Erneuter Streik bei Amazon

Die Amazonen kämpfen weiter

19. September 2013
von Börsenblatt
In Bad Hersfeld und Leipzig wird wieder gestreikt: Verdi hat die Mitarbeiter an den beiden Versandzentren erneut zum Arbeitskampf aufgerufen. Drei Tage sollen die Räder still stehen. Seit Mai kämpft der Arbeitnehmerverband für einen Tarifvertrag.

"Unsere Streikkasse ist gut gefüllt",  hatte Verdi-Vorstand Frank Bsirske im Juni während der letzten großen Streikaktion in Richtung Amazon verlauten lassen. Auf die Drohung reagierte Deutschlands größter Versandhändler gewohnt kühl. Von einer Anerkennung des vom Arbeitnehmerverband geforderten Tarifvertrags für den Versand- und Einzelhandel ist man nach wie vor meilenweit entfernt. Amazon bezahlt nach eigenem Lohnsystem, immer wieder sprechen Mitarbeiter undBetriebsräte davon, dass vor allem im Herbst und Winter die Gehaltszahlungen verspätet oder fehlerhaft bearbeitet werden - vermutlich wegen Überlastung der Personalstellen, da ein großer Teil der Mitarbeiter aus Saisonkräften besteht.

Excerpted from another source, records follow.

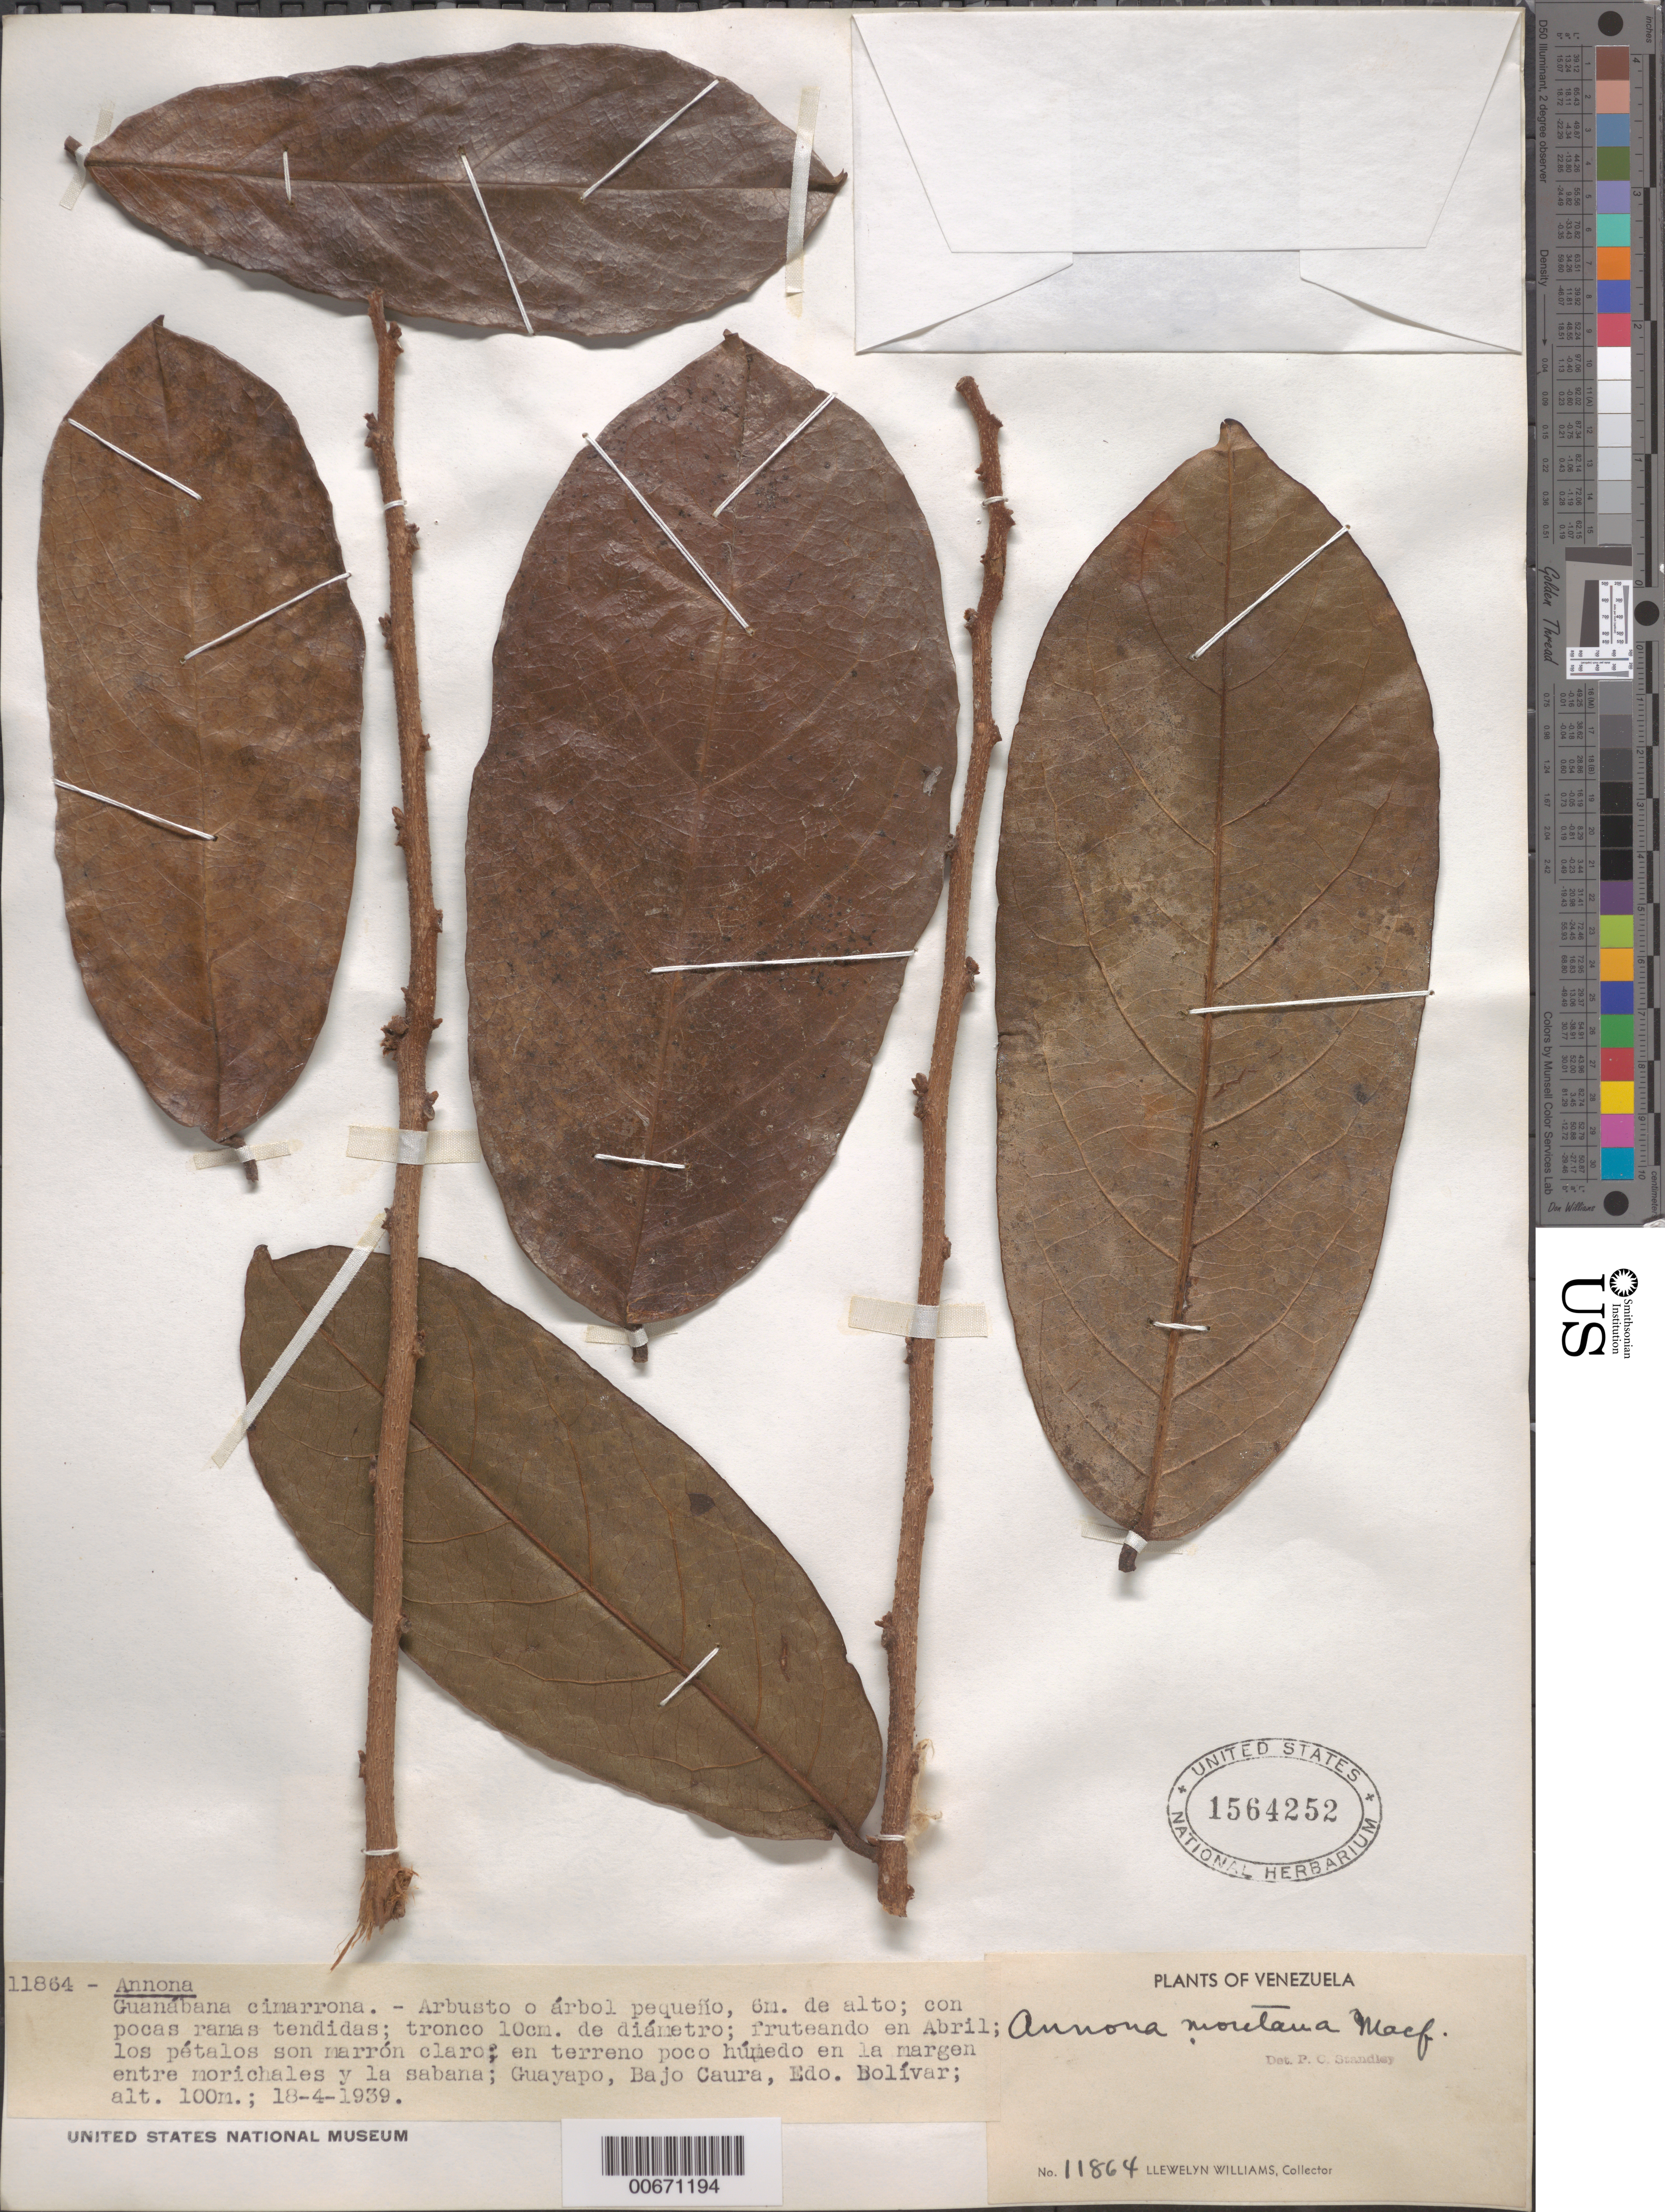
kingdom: Plantae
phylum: Tracheophyta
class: Magnoliopsida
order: Magnoliales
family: Annonaceae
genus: Annona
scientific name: Annona montana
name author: Macfad.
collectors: Ll. Williams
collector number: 11864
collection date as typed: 18-Apr-39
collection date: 1939-04-18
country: Venezuela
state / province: Bolívar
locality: Guayapo, Bajo Caura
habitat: Terreno poco húmedo en la margen entre morichales y la sabanna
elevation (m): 100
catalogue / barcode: US 1564252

15 Streiktage hat es bislang an den Versandezentren in Leipzig und Bad Hersfeld gegeben. Laut Verdi legen kontinuierlich rund die Hälfte der festangestellten Mitarbeiter die Arbeit nieder. Amazon redet die Zahlen gewohnheitsmäßig kleiner und gibt an, dass der Arbeitsausstand keine Auswirkungen auf den Versand habe.

Das wird aus Gewerkschaftskreisen aber bestritten: Amazon liefere pünktlich, weil im Streikfall die Lieferzeit für viele Produkte um mehrere Tage angehoben werde. Aber die Zeitverzögerungen dürfte der Onlinehändler beim Umsatz spüren. Bislang hat Amazon sich nur bereit erklärt, freiwillig ein Weihnachtsgeld zu zahlen - und zwar in geringerem Umfang, als laut Tarifvertrag vorgesehen wäre. Verdi ist das zu wenig. 

Das fordert Verdi von Amazon:

  • In Bad Hersfeld, notiert Verdi, verdiene ein Kommissionierer zu Beginn seiner Tätigkeit 9,83 Euro pro Stunde, nach 24 Monaten dann 11,48 Euro  pro Stunde. Nach Tarifvertrag müssten bereits zu Beginn 12,18 Euro pro Stunde gezahlt werden.  
  • Darüber hinaus kritisiert Verdi, dass Amazon weder Urlaubs- noch Weihnachtsgeld kenne.
  • Der Urlaubsanspruch von Amazon-Mitarbeitern liege bei 28 Arbeitstagen pro Jahr – laut Tarif hätten sie Anspruch auf insgesamt 36 Werktage (bei einer 6-Tage-Woche).
  • Zudem seien die Zuschläge für Nacht-, Sonn- und Feiertagsarbeit sowie für Überstunden bei Amazon deutlich niedriger als nach den Regelungen im Tarifvertrag der Branche Einzel- und Versandhandel.
  • Im Ergebnis, argumentiert Verdi, bedeutet das alles: Ohne Tarifvertrag verdienten Amazon-Arbeitnehmer - je nach Schichtarbeitszeiten – bis zu 9.000 Euro (brutto) weniger im Jahr.